# Excerpt provided:
= = =

But they say, "If he come not to us with a sign from his Lord . . .!"30 But
have not clear proofs for the Koran come to them, in what is in the Books of
old?
And had We destroyed them by a chastisement before its time, they would
surely have said, "O our Lord! How could we believe if thou didst not send
unto us an Apostle that we might follow thy signs ere that we were humbled
and disgraced."
SAY: Each one of us awaiteth the end. Wait ye then, and ye shall know which
of us have been followers of the even way, and who hath been the rightly
guided.
_______________________
1 The first 14 or 16 verses of this Sura are said to have induced Omar to
embrace Islam (His. 226. Ibn Sād, i. and v. Comp. Weil, p. 60. Causs. i. 396
ff.) in the sixth year before the Hejira.
2 Freytag supposes these letters to mean, Hush! but see Sura lxviii. 1, p.
32.
3 Lit. if thou raise thy voice.
4 Lit. guidance. Moses had lost his way, say the Commentators, when
journeying to Egypt to visit his mother.
5 The Muhammadan Commentators tell how Moses when a child burnt his tongue
with a live coal. The same story is found in Midr. Jalkut on Ex. c. 166, and
in Shalsheleth Hakabalah, p. 5, b. Ed. Amsterd.
6 Lit vizir.
7 Or, strengthen my back.
8 The form of the word in the original is not the pure Hebraic, but the later
Rabbinic form.
9 See Sura [lxxix.] xxviii. 11, 12.
10 What is their condition after their death as to happiness or misery.
Beidh. whom Sale follows. But the word state, which Mar. renders mens, refers
rather to their creed. "How," enquires Pharaoh, "do you explain the fact that
the generations of men have always practised a different worship?"
11 Lit. pairs.
12 The Midrasch Tanchumah on Ex. vii. gives a very similar dialogue between
Pharaoh and Moses.
13 Lit. the day of ornament.
14 In punishing. Beidh.
15 To recompense. Beidh.
16 As the garden is said in Sura lxxxviii. to be lofty in point of situation,
this frequently recurring phrase may mean that rivers run at its base. The
Commentators, however, generally understand it to imply that the rivers flow
beneath its shades or pavilions.

= = =

# Challenge 1:
Render this sentence from the Koran excerpt above into Spanish: "The Midrasch Tanchumah on Ex. vii. gives a very similar dialogue between Pharaoh and Moses."

# Raw data:

= = =

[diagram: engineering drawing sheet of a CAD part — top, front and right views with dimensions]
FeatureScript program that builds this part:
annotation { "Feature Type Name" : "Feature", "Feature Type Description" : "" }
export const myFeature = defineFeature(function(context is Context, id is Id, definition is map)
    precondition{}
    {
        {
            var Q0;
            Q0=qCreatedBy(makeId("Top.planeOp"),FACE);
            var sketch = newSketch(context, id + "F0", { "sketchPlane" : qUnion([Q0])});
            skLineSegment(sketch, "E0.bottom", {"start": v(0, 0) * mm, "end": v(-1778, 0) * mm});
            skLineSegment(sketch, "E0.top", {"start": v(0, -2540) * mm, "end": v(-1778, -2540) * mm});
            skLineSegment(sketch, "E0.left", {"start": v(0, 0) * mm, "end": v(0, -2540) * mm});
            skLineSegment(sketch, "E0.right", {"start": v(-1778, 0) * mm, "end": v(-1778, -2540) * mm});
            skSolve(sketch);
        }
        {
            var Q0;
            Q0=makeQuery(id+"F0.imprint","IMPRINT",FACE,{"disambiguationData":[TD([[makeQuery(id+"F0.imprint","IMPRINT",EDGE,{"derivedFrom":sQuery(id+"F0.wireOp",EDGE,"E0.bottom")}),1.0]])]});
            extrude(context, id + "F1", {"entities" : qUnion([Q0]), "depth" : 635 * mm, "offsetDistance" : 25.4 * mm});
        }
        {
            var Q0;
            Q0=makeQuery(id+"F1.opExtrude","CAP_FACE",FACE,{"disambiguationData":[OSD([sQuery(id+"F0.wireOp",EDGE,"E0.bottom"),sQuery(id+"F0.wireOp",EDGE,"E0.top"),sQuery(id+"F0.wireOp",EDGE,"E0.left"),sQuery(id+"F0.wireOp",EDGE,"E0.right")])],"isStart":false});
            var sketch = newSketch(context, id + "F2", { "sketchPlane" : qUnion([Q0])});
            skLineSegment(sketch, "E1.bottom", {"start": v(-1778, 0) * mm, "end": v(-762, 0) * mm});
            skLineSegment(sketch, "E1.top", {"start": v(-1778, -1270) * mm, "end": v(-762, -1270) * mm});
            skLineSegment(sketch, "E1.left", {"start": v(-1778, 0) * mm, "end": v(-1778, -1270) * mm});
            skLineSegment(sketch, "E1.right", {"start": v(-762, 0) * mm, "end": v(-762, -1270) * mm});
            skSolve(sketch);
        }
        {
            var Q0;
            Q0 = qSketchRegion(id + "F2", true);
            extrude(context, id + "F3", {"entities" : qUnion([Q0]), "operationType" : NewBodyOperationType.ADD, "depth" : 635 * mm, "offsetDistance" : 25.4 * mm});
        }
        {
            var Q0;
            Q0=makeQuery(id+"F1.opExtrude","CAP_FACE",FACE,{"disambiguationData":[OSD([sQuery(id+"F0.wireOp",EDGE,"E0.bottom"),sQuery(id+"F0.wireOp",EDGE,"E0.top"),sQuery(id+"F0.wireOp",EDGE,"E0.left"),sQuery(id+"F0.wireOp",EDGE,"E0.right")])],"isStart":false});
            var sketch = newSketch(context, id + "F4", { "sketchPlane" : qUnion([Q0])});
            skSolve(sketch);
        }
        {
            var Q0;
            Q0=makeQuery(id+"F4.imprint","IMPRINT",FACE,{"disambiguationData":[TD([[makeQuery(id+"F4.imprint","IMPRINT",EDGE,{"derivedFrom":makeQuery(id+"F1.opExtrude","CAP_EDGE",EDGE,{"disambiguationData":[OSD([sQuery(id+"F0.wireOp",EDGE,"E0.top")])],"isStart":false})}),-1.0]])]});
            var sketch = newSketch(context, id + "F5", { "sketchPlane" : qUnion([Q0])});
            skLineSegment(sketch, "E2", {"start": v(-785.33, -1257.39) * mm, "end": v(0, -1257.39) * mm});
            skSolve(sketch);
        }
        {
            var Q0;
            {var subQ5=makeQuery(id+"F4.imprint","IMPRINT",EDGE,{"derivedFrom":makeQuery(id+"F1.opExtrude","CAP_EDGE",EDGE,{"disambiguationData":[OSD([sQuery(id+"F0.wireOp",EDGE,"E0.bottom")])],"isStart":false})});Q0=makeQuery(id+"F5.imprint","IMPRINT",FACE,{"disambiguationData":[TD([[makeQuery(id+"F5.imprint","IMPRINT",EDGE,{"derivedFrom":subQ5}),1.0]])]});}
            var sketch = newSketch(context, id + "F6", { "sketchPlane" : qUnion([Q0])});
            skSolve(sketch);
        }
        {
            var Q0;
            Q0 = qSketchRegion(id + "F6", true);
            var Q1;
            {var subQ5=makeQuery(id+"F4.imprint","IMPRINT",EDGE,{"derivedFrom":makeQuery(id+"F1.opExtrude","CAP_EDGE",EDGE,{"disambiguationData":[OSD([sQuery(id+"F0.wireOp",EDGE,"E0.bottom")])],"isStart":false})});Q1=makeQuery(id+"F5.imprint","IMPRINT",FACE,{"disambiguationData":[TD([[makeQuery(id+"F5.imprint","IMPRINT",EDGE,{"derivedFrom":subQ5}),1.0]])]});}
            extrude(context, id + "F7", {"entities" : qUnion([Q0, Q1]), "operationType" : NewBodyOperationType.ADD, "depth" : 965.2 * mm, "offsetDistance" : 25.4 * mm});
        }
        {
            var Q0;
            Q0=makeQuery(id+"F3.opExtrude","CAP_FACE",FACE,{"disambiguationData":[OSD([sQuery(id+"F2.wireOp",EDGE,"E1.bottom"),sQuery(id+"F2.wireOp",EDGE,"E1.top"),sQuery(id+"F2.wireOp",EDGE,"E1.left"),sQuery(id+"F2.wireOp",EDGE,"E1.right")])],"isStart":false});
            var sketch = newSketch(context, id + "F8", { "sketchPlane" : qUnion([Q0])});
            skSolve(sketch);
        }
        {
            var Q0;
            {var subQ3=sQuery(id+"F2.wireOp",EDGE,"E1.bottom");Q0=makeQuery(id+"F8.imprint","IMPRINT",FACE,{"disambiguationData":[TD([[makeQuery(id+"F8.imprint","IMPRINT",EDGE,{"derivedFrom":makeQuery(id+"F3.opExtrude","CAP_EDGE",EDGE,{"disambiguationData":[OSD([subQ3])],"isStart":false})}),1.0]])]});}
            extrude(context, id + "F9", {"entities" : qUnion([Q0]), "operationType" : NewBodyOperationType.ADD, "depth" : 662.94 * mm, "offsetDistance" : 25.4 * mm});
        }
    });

= = =

# Challenge 2:
Extract each line of the records above that contains the string "operationType".

# Problem solution 1:
El Midrasch Tanchumah sobre Ex. vii. ofrece un diálogo muy similar entre el Faraón y Moisés.

# Problem solution 2:
            extrude(context, id + "F3", {"entities" : qUnion([Q0]), "operationType" : NewBodyOperationType.ADD, "depth" : 635 * mm, "offsetDistance" : 25.4 * mm});
            extrude(context, id + "F7", {"entities" : qUnion([Q0, Q1]), "operationType" : NewBodyOperationType.ADD, "depth" : 965.2 * mm, "offsetDistance" : 25.4 * mm});
            extrude(context, id + "F9", {"entities" : qUnion([Q0]), "operationType" : NewBodyOperationType.ADD, "depth" : 662.94 * mm, "offsetDistance" : 25.4 * mm});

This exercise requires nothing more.